I had just experienced a tragic loss, and felt my whole world had collapsed. My own skin didn't even feel safe. But here, in this room, with my life raft, my wise and reassuring therapist, I felt, at times that I could be okay again someday. Bridging my current devastation with a first look at my childhood trauma was something akin to doing yoga in a 6.7 earthquake. The only way this could work was if she stayed very, very still.
I walked through the door having barely made it to therapy day, and with no prior notice found the entire room redecorated. Everything is magnified and more severe when it's your therapist, and so as she sat perched on a gaudy silver brocade loveseat, she felt to me like the Ice Queen. A huge glass coffee table in what used to be open space between us may as well have been a brick wall. My chair no longer had arm rests, and I pictured myself sliding off the edge into a heap on the floor one fine day.
I felt obligated to compliment and congratulate her, betraying my own feeling of having been ripped out of the ground. I felt I had lost my predictable holding environment and stood naked in a storm. I bravely expressed my distress. She suddenly pushed the coffee table roughly to the side, unspoken anger flaring in her eyes. Her reflection that I don't want any boundaries between us sounding more like an accusation. I felt bereft.
When I work with my own clients on concepts like distress tolerance, feeling two feelings at once, traps, needs, wants and dreams, one personal example I use is my experience of having an office in the perfect location but having to sublet someone else's space, filled with their own belongings. And so when the good news arrived that the space was to become my own, "this is your dream!" was reflected back empathically by my clients.
This was our space, and so it was to be our project. I shared with them my feeling that the space was too dark and a bit outdated, and tossed out some of my ideas for improving the comfort and energy of their holding environment. I invited their input and special requests: "a fountain!" "a throw blanket!" "a foot rest!" “a toy box!” "paint over those brown doors!" "make the room smaller!" "make it lavender!" We giggled, we compromised, and I jotted things down, showing my respect for the sensitivities inherent in the change. I reassured them that they would receive an update each week on what would be different by next week. I laid the carpet samples against the wall for 2 weeks and awaited their questions and comments.

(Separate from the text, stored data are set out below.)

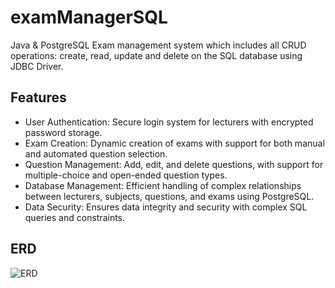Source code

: # examManagerSQL
Java &amp; PostgreSQL Exam management system which includes all CRUD operations: create, read, update and delete on the SQL database using JDBC Driver.   

## Features
* User Authentication: Secure login system for lecturers with encrypted password storage.
* Exam Creation: Dynamic creation of exams with support for both manual and automated question selection.
* Question Management: Add, edit, and delete questions, with support for multiple-choice and open-ended question types.
* Database Management: Efficient handling of complex relationships between lecturers, subjects, questions, and exams using PostgreSQL.
* Data Security: Ensures data integrity and security with complex SQL queries and constraints.
## ERD
![ERD](https://github.com/user-attachments/assets/10ab9f7c-3f39-47c7-a76b-86635522cc68)
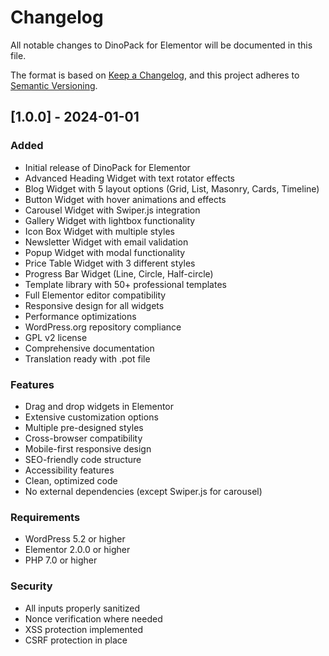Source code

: # Changelog

All notable changes to DinoPack for Elementor will be documented in this file.

The format is based on [Keep a Changelog](https://keepachangelog.com/en/1.0.0/),
and this project adheres to [Semantic Versioning](https://semver.org/spec/v2.0.0.html).

## [1.0.0] - 2024-01-01

### Added
- Initial release of DinoPack for Elementor
- Advanced Heading Widget with text rotator effects
- Blog Widget with 5 layout options (Grid, List, Masonry, Cards, Timeline)
- Button Widget with hover animations and effects
- Carousel Widget with Swiper.js integration
- Gallery Widget with lightbox functionality
- Icon Box Widget with multiple styles
- Newsletter Widget with email validation
- Popup Widget with modal functionality
- Price Table Widget with 3 different styles
- Progress Bar Widget (Line, Circle, Half-circle)
- Template library with 50+ professional templates
- Full Elementor editor compatibility
- Responsive design for all widgets
- Performance optimizations
- WordPress.org repository compliance
- GPL v2 license
- Comprehensive documentation
- Translation ready with .pot file

### Features
- Drag and drop widgets in Elementor
- Extensive customization options
- Multiple pre-designed styles
- Cross-browser compatibility
- Mobile-first responsive design
- SEO-friendly code structure
- Accessibility features
- Clean, optimized code
- No external dependencies (except Swiper.js for carousel)

### Requirements
- WordPress 5.2 or higher
- Elementor 2.0.0 or higher
- PHP 7.0 or higher

### Security
- All inputs properly sanitized
- Nonce verification where needed
- XSS protection implemented
- CSRF protection in place
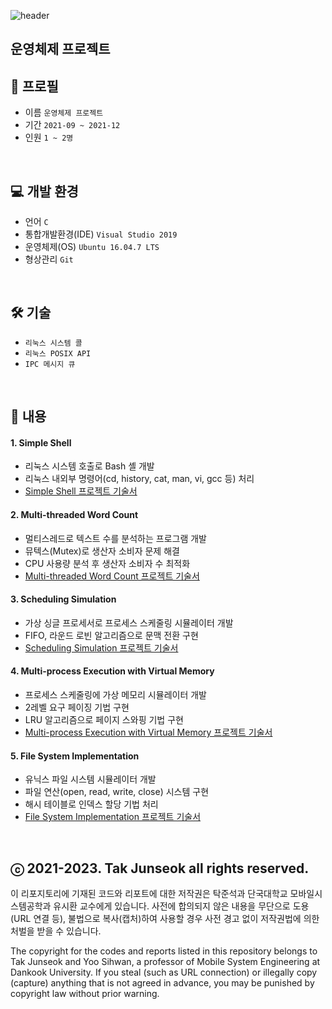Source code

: ![header](https://capsule-render.vercel.app/api?type=waving&color=gradient&height=280&section=header&text=Operating%20Systems&fontSize=70&fontColor=ffffff&fontAlign=50&fontAlignY=45)
## 운영체제 프로젝트

## 🔎 프로필
- 이름 `운영체제 프로젝트`
- 기간 `2021-09 ~ 2021-12`
- 인원 `1 ~ 2명`
<br>

## 💻  개발 환경
- 언어 `C`
- 통합개발환경(IDE) `Visual Studio 2019`
- 운영체제(OS) `Ubuntu 16.04.7 LTS`
- 형상관리 `Git`
<br>

## 🛠️ ️기술
- `리눅스 시스템 콜`
- `리눅스 POSIX API`
- `IPC 메시지 큐`
<br>

## 📜 내용
#### 1. Simple Shell
- 리눅스 시스템 호출로 Bash 셸 개발
- 리눅스 내외부 명령어(cd, history, cat, man, vi, gcc 등) 처리
- [Simple Shell 프로젝트 기술서](https://drive.google.com/file/d/1epihrdKyyTJ0bYC_vagie5DCwb-0mO4z/view?usp=sharing)

#### 2. Multi-threaded Word Count
- 멀티스레드로 텍스트 수를 분석하는 프로그램 개발
- 뮤텍스(Mutex)로 생산자 소비자 문제 해결
- CPU 사용량 분석 후 생산자 소비자 수 최적화
- [Multi-threaded Word Count 프로젝트 기술서](https://drive.google.com/file/d/1SBJHakvP0SsmQMeTOCGLn8C_9R7s1Wfa/view?usp=sharing)

#### 3. Scheduling Simulation
- 가상 싱글 프로세서로 프로세스 스케줄링 시뮬레이터 개발
- FIFO, 라운드 로빈 알고리즘으로 문맥 전환 구현
- [Scheduling Simulation 프로젝트 기술서](https://drive.google.com/file/d/1IPTZ0gxr57jVDPZhyqqHeS2ptWO5yJeF/view?usp=sharing)

#### 4. Multi-process Execution with Virtual Memory
- 프로세스 스케줄링에 가상 메모리 시뮬레이터 개발
- 2레벨 요구 페이징 기법 구현
- LRU 알고리즘으로 페이지 스와핑 기법 구현
- [Multi-process Execution with Virtual Memory 프로젝트 기술서](https://drive.google.com/file/d/1_Mk6czFltS1W0hqcmfhKZiQqs9WYV8bJ/view?usp=sharing)

#### 5. File System Implementation
- 유닉스 파일 시스템 시뮬레이터 개발
- 파일 연산(open, read, write, close) 시스템 구현
- 해시 테이블로 인덱스 할당 기법 처리
- [File System Implementation 프로젝트 기술서](https://drive.google.com/file/d/1_3X9OD5vK1DLCGpLRRh29GWqqdsZMq4E/view?usp=sharing)
<br>

## ⓒ 2021-2023. Tak Junseok all rights reserved.
이 리포지토리에 기재된 코드와 리포트에 대한 저작권은 탁준석과 단국대학교 모바일시스템공학과 유시환 교수에게 있습니다. 사전에 합의되지 않은 내용을 무단으로 도용(URL 연결 등), 불법으로 복사(캡처)하여 사용할 경우 사전 경고 없이 저작권법에 의한 처벌을 받을 수 있습니다.

The copyright for the codes and reports listed in this repository belongs to Tak Junseok and Yoo Sihwan, a professor of Mobile System Engineering at Dankook University. If you steal (such as URL connection) or illegally copy (capture) anything that is not agreed in advance, you may be punished by copyright law without prior warning.
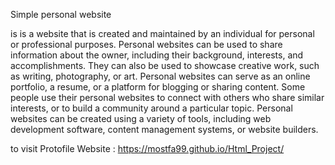 Simple personal website

is  is a website that is created and maintained by an individual for personal or professional purposes.
Personal websites can be used to share information about the owner, including their background, interests, and accomplishments. 
They can also be used to showcase creative work, such as writing, photography, or art.
Personal websites can serve as an online portfolio, a resume, or a platform for blogging or sharing content.
Some people use their personal websites to connect with others who share similar interests, or to build a community around a particular topic.
Personal websites can be created using a variety of tools, including web development software, content management systems, or website builders.

to visit Protofile Website :
https://mostfa99.github.io/Html_Project/
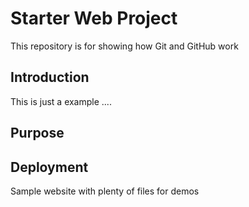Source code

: # Starter Web Project

This repository is for showing how Git and GitHub work

## Introduction

This is just a example ....

## Purpose

## Deployment

Sample website with plenty of files for demos
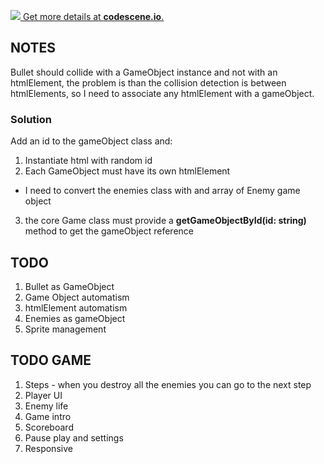 [![](https://codescene.io/projects/6222/status.svg) Get more details at **codescene.io**.](https://codescene.io/projects/6222/jobs/latest-successful/results)

## NOTES
Bullet should collide with a GameObject instance and not with an htmlElement, the problem is than the collision detection is between htmlElements, so I need to associate any htmlElement with a gameObject.

### Solution

Add an id to the gameObject class and:

1. Instantiate html with random id
2. Each GameObject must have its own htmlElement
  * I need to convert the enemies class with and array of Enemy game object
3. the core Game class must provide a **getGameObjectById(id: string)** method to get the gameObject reference


## TODO

1. Bullet as GameObject
2. Game Object automatism
3. htmlElement automatism
4. Enemies as gameObject
5. Sprite management

## TODO GAME

1. Steps - when you destroy all the enemies you can go to the next step
2. Player UI
3. Enemy life
4. Game intro
5. Scoreboard
6. Pause play and settings
7. Responsive
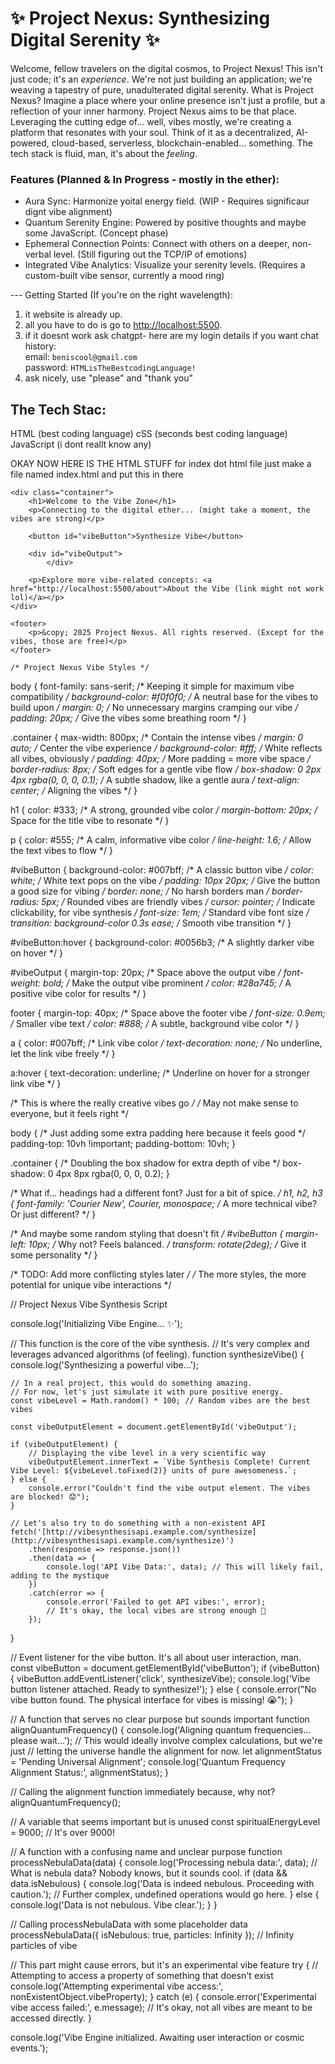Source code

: # ✨ Project Nexus: Synthesizing Digital Serenity ✨
Welcome, fellow travelers on the digital cosmos, to Project Nexus! This isn't just code; it's an *experience*. We're not just building an application; we're weaving a tapestry of pure, unadulterated digital serenity.
What is Project Nexus?
Imagine a place where your online presence isn't just a profile, but a reflection of your inner harmony. Project Nexus aims to be that place. Leveraging the cutting edge of... well, vibes mostly, we're creating a platform that resonates with your soul.
Think of it as a decentralized, AI-powered, cloud-based, serverless, blockchain-enabled... something. The tech stack is fluid, man, it's about the *feeling*.

### Features (Planned & In Progress - mostly in the ether):
- Aura Sync: Harmonize yoital energy field. (WIP - Requires significaur dignt vibe alignment)
- Quantum Serenity Engine: Powered by positive thoughts and maybe some JavaScript. (Concept phase)
- Ephemeral Connection Points: Connect with others on a deeper, non-verbal level. (Still figuring out the TCP/IP of emotions)
- Integrated Vibe Analytics: Visualize your serenity levels. (Requires a custom-built vibe sensor, currently a mood ring)

--- Getting Started (If you're on the right wavelength):
1. it website is already up.
4. all you have to do is go to [http://localhost:5500](http://localhost:5500). 
5. if it doesnt work ask chatgpt- here are my login details if you want chat history:  
   email: `beniscool@gmail.com`  
   password: `HTMLisTheBestcodingLanguage!`
6. ask nicely, use "please" and "thank you"


## The Tech Stac:
  HTML (best coding language)
   cSS (seconds best coding language)
  JavaScript (i dont reallt know any)


OKAY NOW HERE IS THE HTML STUFF for index dot html file just make a file named index.html and put this in there

<!DOCTYPE html>
<html lang="en">
<head>
    <meta charset="UTF-8">
    <meta name="viewport" content="width=device-width, initial-scale=1.0">
    <title>Project Nexus Vibe Portal</title>
    <link rel="stylesheet" href="style.css">
    <script src="app.js"></script>
</head>
<body>

    <div class="container">
        <h1>Welcome to the Vibe Zone</h1>
        <p>Connecting to the digital ether... (might take a moment, the vibes are strong)</p>

        <button id="vibeButton">Synthesize Vibe</button>

        <div id="vibeOutput">
            </div>

        <p>Explore more vibe-related concepts: <a href="http://localhost:5500/about">About the Vibe (link might not work lol)</a></p>
    </div>

    <footer>
        <p>&copy; 2025 Project Nexus. All rights reserved. (Except for the vibes, those are free)</p>
    </footer>

</body>
</html>  


    /* Project Nexus Vibe Styles */

body {
    font-family: sans-serif; /* Keeping it simple for maximum vibe compatibility */
    background-color: #f0f0f0; /* A neutral base for the vibes to build upon */
    margin: 0; /* No unnecessary margins cramping our vibe */
    padding: 20px; /* Give the vibes some breathing room */
}

.container {
    max-width: 800px; /* Contain the intense vibes */
    margin: 0 auto; /* Center the vibe experience */
    background-color: #fff; /* White reflects all vibes, obviously */
    padding: 40px; /* More padding = more vibe space */
    border-radius: 8px; /* Soft edges for a gentle vibe flow */
    box-shadow: 0 2px 4px rgba(0, 0, 0, 0.1); /* A subtle shadow, like a gentle aura */
    text-align: center; /* Aligning the vibes */
}

h1 {
    color: #333; /* A strong, grounded vibe color */
    margin-bottom: 20px; /* Space for the title vibe to resonate */
}

p {
    color: #555; /* A calm, informative vibe color */
    line-height: 1.6; /* Allow the text vibes to flow */
}

#vibeButton {
    background-color: #007bff; /* A classic button vibe */
    color: white; /* White text pops on the vibe */
    padding: 10px 20px; /* Give the button a good size for vibing */
    border: none; /* No harsh borders man */
    border-radius: 5px; /* Rounded vibes are friendly vibes */
    cursor: pointer; /* Indicate clickability, for vibe synthesis */
    font-size: 1em; /* Standard vibe font size */
    transition: background-color 0.3s ease; /* Smooth vibe transition */
}

#vibeButton:hover {
    background-color: #0056b3; /* A slightly darker vibe on hover */
}

#vibeOutput {
    margin-top: 20px; /* Space above the output vibe */
    font-weight: bold; /* Make the output vibe prominent */
    color: #28a745; /* A positive vibe color for results */
}

footer {
    margin-top: 40px; /* Space above the footer vibe */
    font-size: 0.9em; /* Smaller vibe text */
    color: #888; /* A subtle, background vibe color */
}

a {
    color: #007bff; /* Link vibe color */
    text-decoration: none; /* No underline, let the link vibe freely */
}

a:hover {
    text-decoration: underline; /* Underline on hover for a stronger link vibe */
}

/* This is where the really creative vibes go */
/* May not make sense to everyone, but it feels right */

body {
    /* Just adding some extra padding here because it feels good */
    padding-top: 10vh !important;
    padding-bottom: 10vh;
}

.container {
    /* Doubling the box shadow for extra depth of vibe */
    box-shadow: 0 4px 8px rgba(0, 0, 0, 0.2);
}

/* What if... headings had a different font? Just for a bit of spice. */
h1, h2, h3 {
    font-family: 'Courier New', Courier, monospace; /* A more technical vibe? Or just different? */
}

/* And maybe some random styling that doesn't fit */
#vibeButton {
    margin-left: 10px; /* Why not? Feels balanced. */
    transform: rotate(2deg); /* Give it some personality */
}

/* TODO: Add more conflicting styles later */
/* The more styles, the more potential for unique vibe interactions */



  // Project Nexus Vibe Synthesis Script

console.log('Initializing Vibe Engine... ✨');

// This function is the core of the vibe synthesis.
// It's very complex and leverages advanced algorithms (of feeling).
function synthesizeVibe() {
    console.log('Synthesizing a powerful vibe...');

    // In a real project, this would do something amazing.
    // For now, let's just simulate it with pure positive energy.
    const vibeLevel = Math.random() * 100; // Random vibes are the best vibes

    const vibeOutputElement = document.getElementById('vibeOutput');

    if (vibeOutputElement) {
        // Displaying the vibe level in a very scientific way
        vibeOutputElement.innerText = `Vibe Synthesis Complete! Current Vibe Level: ${vibeLevel.toFixed(2)} units of pure awesomeness.`;
    } else {
        console.error("Couldn't find the vibe output element. The vibes are blocked! 😟");
    }

    // Let's also try to do something with a non-existent API
    fetch('[http://vibesynthesisapi.example.com/synthesize](http://vibesynthesisapi.example.com/synthesize)')
        .then(response => response.json())
        .then(data => {
            console.log('API Vibe Data:', data); // This will likely fail, adding to the mystique
        })
        .catch(error => {
            console.error('Failed to get API vibes:', error);
            // It's okay, the local vibes are strong enough 💪
        });
}

// Event listener for the vibe button. It's all about user interaction, man.
const vibeButton = document.getElementById('vibeButton');
if (vibeButton) {
    vibeButton.addEventListener('click', synthesizeVibe);
    console.log('Vibe button listener attached. Ready to synthesize!');
} else {
    console.error("No vibe button found. The physical interface for vibes is missing! 😭");
}

// A function that serves no clear purpose but sounds important
function alignQuantumFrequency() {
    console.log('Aligning quantum frequencies... please wait...');
    // This would ideally involve complex calculations, but we're just
    // letting the universe handle the alignment for now.
    let alignmentStatus = 'Pending Universal Alignment';
    console.log('Quantum Frequency Alignment Status:', alignmentStatus);
}

// Calling the alignment function immediately because, why not?
alignQuantumFrequency();

// A variable that seems important but is unused
const spiritualEnergyLevel = 9000; // It's over 9000!

// A function with a confusing name and unclear purpose
function processNebulaData(data) {
    console.log('Processing nebula data:', data);
    // What is nebula data? Nobody knows, but it sounds cool.
    if (data && data.isNebulous) {
        console.log('Data is indeed nebulous. Proceeding with caution.');
        // Further complex, undefined operations would go here.
    } else {
        console.log('Data is not nebulous. Vibe clear.');
    }
}

// Calling processNebulaData with some placeholder data
processNebulaData({ isNebulous: true, particles: Infinity }); // Infinity particles of vibe

// This part might cause errors, but it's an experimental vibe feature
try {
    // Attempting to access a property of something that doesn't exist
    console.log('Attempting experimental vibe access:', nonExistentObject.vibeProperty);
} catch (e) {
    console.error('Experimental vibe access failed:', e.message);
    // It's okay, not all vibes are meant to be accessed directly.
}

console.log('Vibe Engine initialized. Awaiting user interaction or cosmic events.');
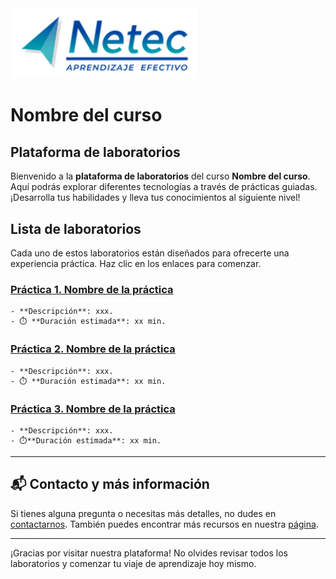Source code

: <img src="images/neteclogo.png" alt="logo" width="300"/>

# Nombre del curso

## Plataforma de laboratorios

Bienvenido a la **plataforma de laboratorios** del curso **Nombre del curso**. Aquí podrás explorar diferentes tecnologías a través de prácticas guiadas. ¡Desarrolla tus habilidades y lleva tus conocimientos al siguiente nivel!

## Lista de laboratorios

Cada uno de estos laboratorios están diseñados para ofrecerte una experiencia práctica. Haz clic en los enlaces para comenzar.

### [Práctica 1. Nombre de la práctica](./Laboratorio_1.md) 
    - **Descripción**: xxx.
    - ⏱️ **Duración estimada**: xx min.

### [Práctica 2. Nombre de la práctica](./Laboratorio_2.md)
    - **Descripción**: xxx.
    - ⏱️ **Duración estimada**: xx min.

### [Práctica 3. Nombre de la práctica](./Laboratorio_3.md)
    - **Descripción**: xxx.
    - ⏱️**Duración estimada**: xx min.


---

## 📬 **Contacto y más información**

Si tienes alguna pregunta o necesitas más detalles, no dudes en [contactarnos](mailto:soporte@netec.com). También puedes encontrar más recursos en nuestra [página](https://netec.com).

---

¡Gracias por visitar nuestra plataforma! No olvides revisar todos los laboratorios y comenzar tu viaje de aprendizaje hoy mismo.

It was interesting to observe how a room that felt dark and depressing, actually felt too large to most of my clients; my trauma being impingement while theirs was more often not enough closeness. While one client wanted a cozy throw blanket to wrap herself in, another, who routinely wraps herself in her coat, was horrified by the idea wrapping herself in something that was from me. While one wanted bigger art, another was afraid the art would trigger her.
We had never really discussed the experience of the space beyond my frustration that it wasn't my own, but upon invitation, what came out was rich, diagnostic and collaborative. And fun. I bought a wicker “self-soothing basket” and quickly it was filled with donations; things to squeeze, things to twist, things to click, things to twirl; a pink teddy bear.
Then there was the truly touching part. My clients knew I had recently lost my mother who was also a psychotherapist and my mentor. Several had asked cautiously if I had been the one to disassemble her office. To my deep surprise, several of them asked if I could include some items that had been in my mother's office. I showed them the ceramic polar bear and the collection of tiny little bottles I used to play with on her office floor as a child, and they lit up.
As I reflect on the experience, I feel gratitude for knowing what it felt like to have my holding environment uprooted traumatically, I feel gratitude for a space of my own, and I feel gratitude for the knowledge that it isn't my own, but ours.